# 55 Ford Steering box



## PSJ (Sep 20, 2011)

I want to rebuild my steering box on the 55 600 Ford, but my shop manual only shows a break down and rebuild procedure of the optional power steering box. Doesn't make sense, but the standard box has no detail. Does anyone know of a exploded view/part numbers of a standard steering box for this tractor? PJ


----------



## harry16 (Dec 8, 2011)

Try going to the *Ford New Holland Online Parts Store* on the internet. Click on "Look up Parts by equipment" button. You'll need to enter your actual model number rather than the 600 series number. Your model number will be defined by one of the following:

620: no PTO, hydraulics, or 3-point hitch
630: no PTO
640: four-speed
650: five-speed
660: five-speed, live PTO 

I expect that the steering boxes are all the same for the above models. After entering your model number, click on "4 cyl. ag. tractor, all purpose (1/55-12/57)".
Then click on "Front Axle & Steering" . Then click on "Standard Steering & Related Parts"
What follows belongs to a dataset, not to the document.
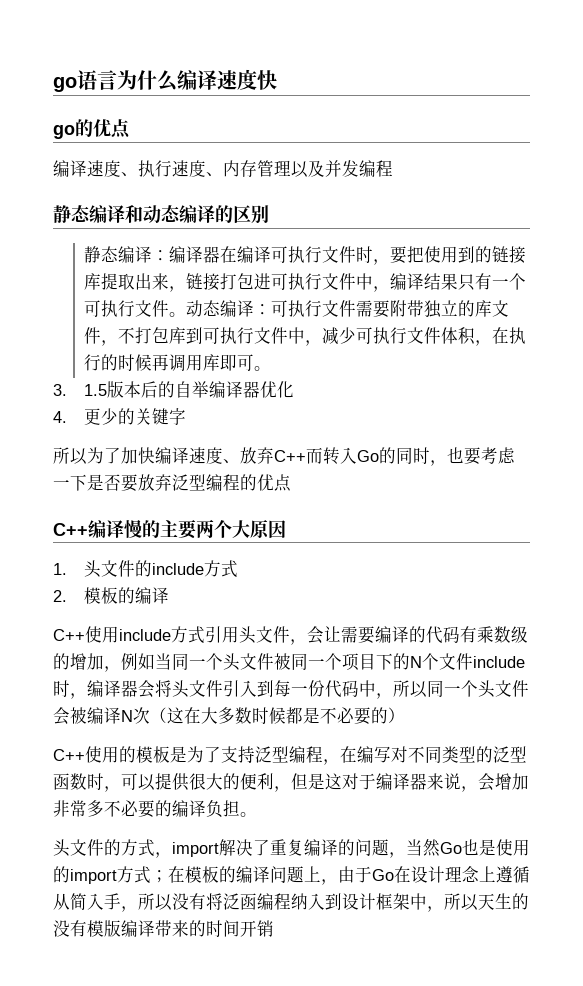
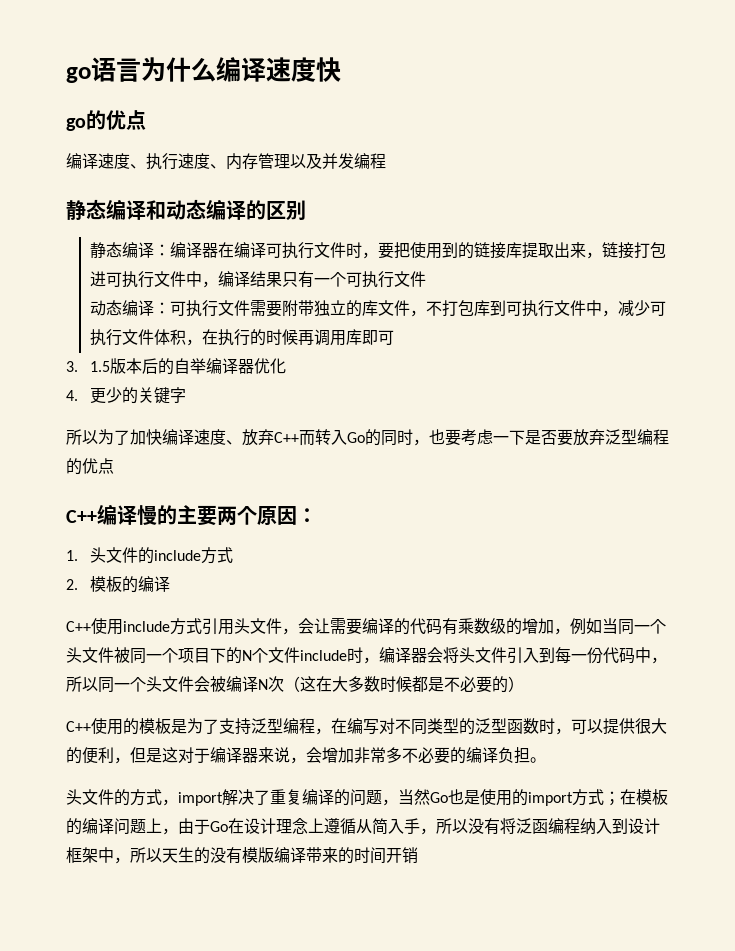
[169,312,187,317] 。 -> (426, 279) //
[254,366,272,371] 。 -> (394, 337) none
[232,520,250,538] 大 -> (257, 515) none
(286, 529) none -> [297,508,317,523] ：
You can print out the parts diagram. They also have a detailed parts list to go with the diagram. MESSICK's offers this same capability to look up parts and they provide prices if the part is available.


----------



## PSJ (Sep 20, 2011)

harry16 said:


> Try going to the *Ford New Holland Online Parts Store* on the internet. Click on "Look up Parts by equipment" button. You'll need to enter your actual model number rather than the 600 series number. Your model number will be defined by one of the following:
> 
> 620: no PTO, hydraulics, or 3-point hitch
> 630: no PTO
> ...


Harry, Thanks for the information. My steering box was illustrated in the steering parts section. Problem is, they no longer supply parts for the 640 steering box, so no exploded view of the box. PJ


----------



## PSJ (Sep 20, 2011)

Well, I just found out that the New Holland site is not showing any parts for the 600 series. They say to go to the nearest dealer. PJ


----------